Exercise task 1:
Copy out the listing word for word, everything from the line containing "country: Guyana" down to the listing's last line.

Article:
## BEGIN

I think Eric has made a good point on: 
"There are some finer points in grammar which specifically pertain to the Quran 
which for example sometimes makes a general rule not entirely true.."

I think it would be a valuable effort to capture such instances in the Qur'an 
including Gender disagreement among others.

I guess investigation should go beyond grammar books to books on 'the science 
of tafsir' [علم التفسير] where such cases of overriding general arabic grammar 
are explained in detail. 

Another dimension for research is to record the grammatical variations of 
Quranic Arabic based on various 'readings' [القراءات العشر] of the Qur'an. QAC 
currently focusing on the reading of 'Hafs from A'asim' when analyzing grammar 
structure, but there could be a future track to include other 7/10 different 

best regards,

Abdul-Baquee M. Sharaf
PhD Student
Language Technologies Group
School of Computing
University of Leeds
From: comp-quran-requ...@comp.leeds.ac.uk [comp-quran-requ...@comp.leeds.ac.uk] 
On Behalf Of Eric van Lit [fifkik...@hotmail.com]
Sent: 11 April 2010 22:32
To: comp-quran@comp.leeds.ac.uk
Subject: RE: Would you like to write a brief summary of a key topic in Quranic  
Arabic grammar?

It's a good idea but I think there should at least be a citation to a source, 
for the readers to be able to double-check what it means. Authoritative sources 
in Western languages are Wright's "A Grammar of the Arabic Language" and 
Fisher's "Grammatik des klassischen Arabisch". Or it should at least be 
double-checked before publication.

## END

Listed entries:
## BEGIN

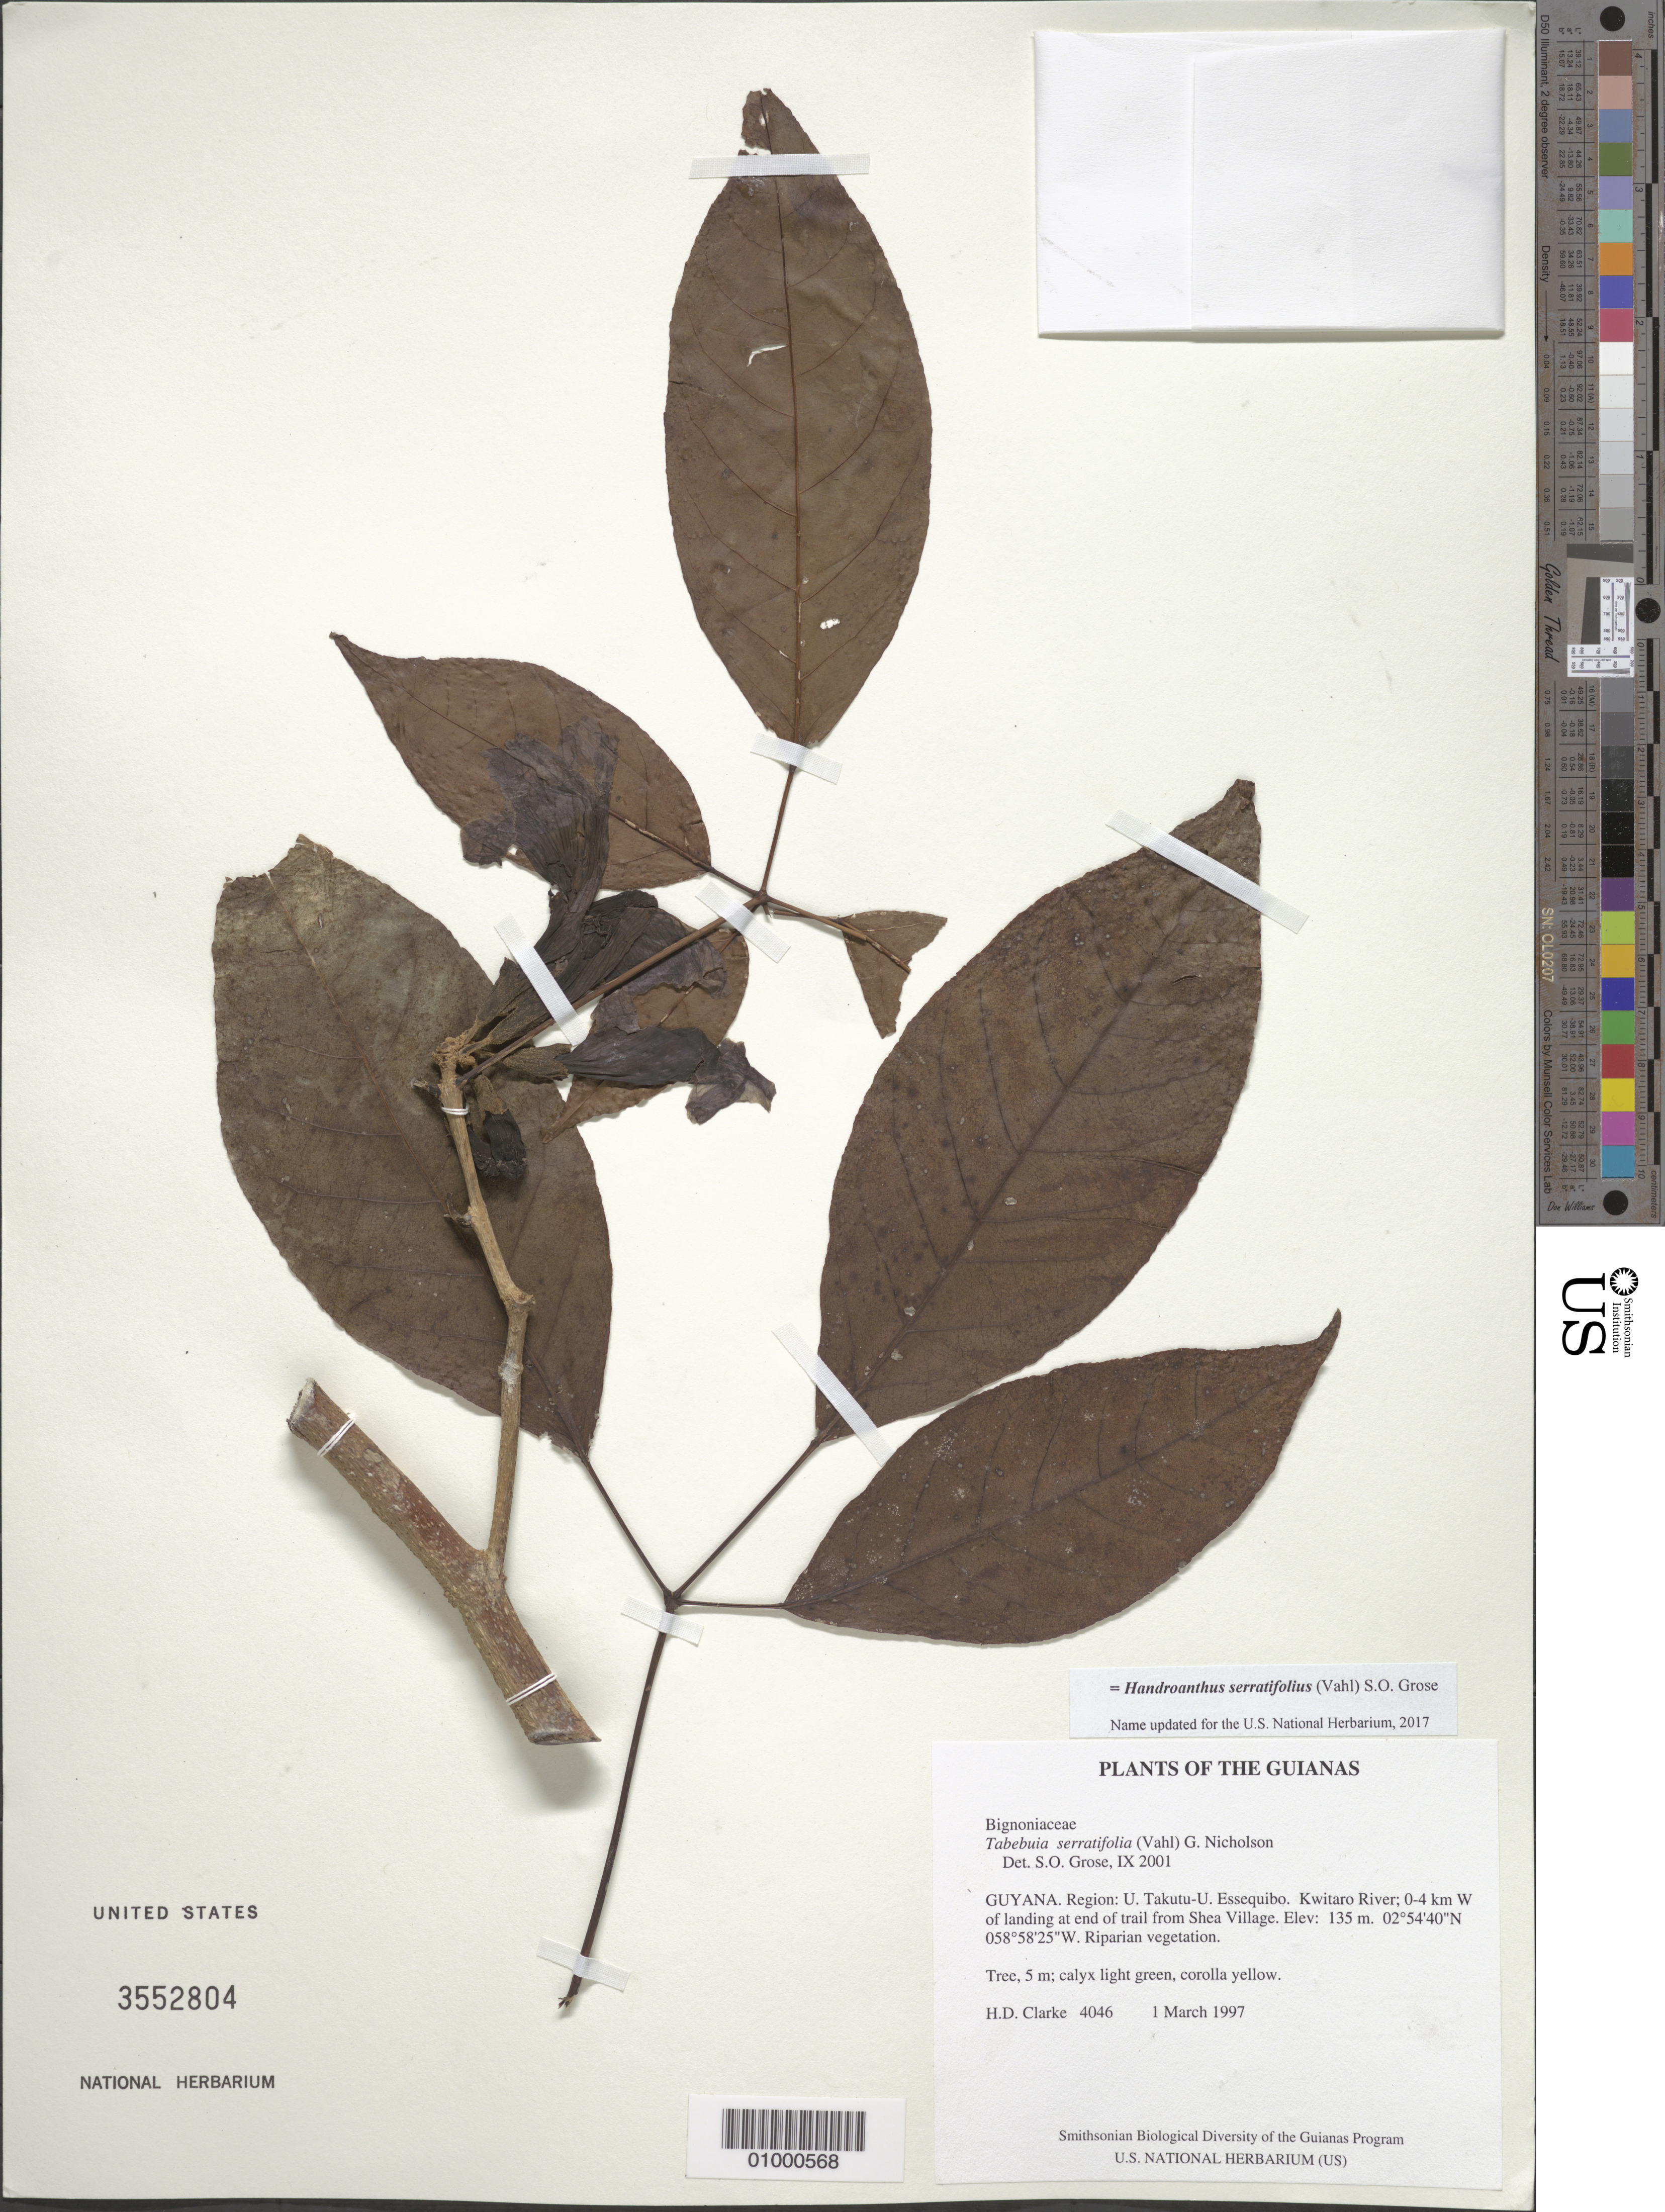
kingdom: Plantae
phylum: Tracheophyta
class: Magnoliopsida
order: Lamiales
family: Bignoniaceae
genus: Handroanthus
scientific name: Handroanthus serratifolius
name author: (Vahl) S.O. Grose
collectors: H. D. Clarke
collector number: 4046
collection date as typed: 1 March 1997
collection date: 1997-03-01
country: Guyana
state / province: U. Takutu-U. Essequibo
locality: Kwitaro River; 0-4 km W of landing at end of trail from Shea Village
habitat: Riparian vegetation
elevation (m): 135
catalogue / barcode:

## END

Exercise task 2:
According to the email, which reading of the Qur'an does QAC currently focus on when analyzing grammar structure?

Written answer 1:
country: Guyana
state / province: U. Takutu-U. Essequibo
locality: Kwitaro River; 0-4 km W of landing at end of trail from Shea Village
habitat: Riparian vegetation
elevation (m): 135
catalogue / barcode:

Written answer 2:
The reading of 'Hafs from A'asim'.